FX: Dollar index is at the top of the 95.50-100.50 range, and the Dollar may continue to strengthen till the war continues. We expect a V-shaped reversal in crosses as soon as the war ends. The rupee is likely to continue to remain under pressure as long as Brent hovers around USD 100 per barrel. RBI for a long time defended the 92.35 mark but seemed to let it go on Friday. If Brent spikes higher, the RBI may have little choice but to let the Rupee go. Also, the more aggressively the RBI intervenes and the more Reserves it expends, the less likely the downside becomes in USDINR when things improve, as the RBI may then keep a firm floor to mop up Dollars to build ammunition quickly again, given the uncertain times we are in. We expect a steady grind higher in USDINR towards 93-93.20 levels.
Fixed Income: Domestic benchmark 10y has been incredibly resilient. Besides OMOs, the RBI has likely been buying in the secondary market as well. On the other hand, rates have sold off. 1y OIS at 5.84% suggests the RBI may have to hike this year. For how long the RBI can protect both Bonds and the rupee is the question. Protecting the Rupee means selling Dollars and withdrawing liquidity from the banking system, which is negative for Bonds. Doing OMOs or secondary market purchases means injecting liquidity, which is negative for the rupee, which means the RBI has to sell more Dollars!

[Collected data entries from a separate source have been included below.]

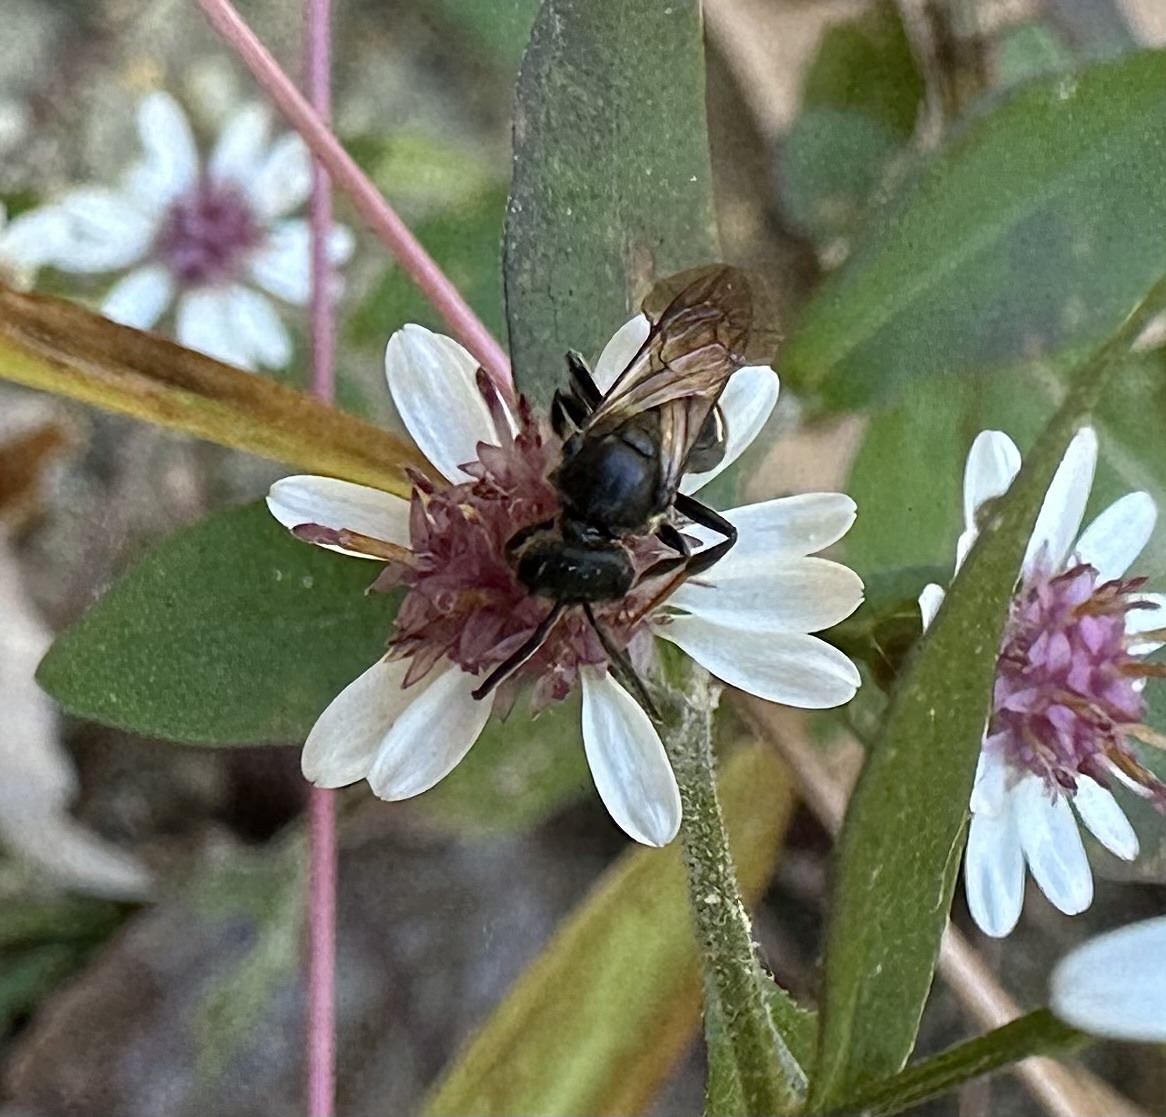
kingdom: Animalia
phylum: Arthropoda
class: Insecta
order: Hymenoptera
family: Halictidae
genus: Lasioglossum
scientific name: Lasioglossum fuscipenne
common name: Brown-winged sweat bee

Commodities: The most surprising has been the behaviour of precious metals during current risk-off times. We believe, however, this is an opportunity to add positions, as while the current geopolitical dynamics are temporary, De-Dollarization is a long-term structural theme that will resurface once geopolitics subsides. Brent and Natural Gas prices are likely to be headline-driven. Risks remain skewed to the upside in the short term.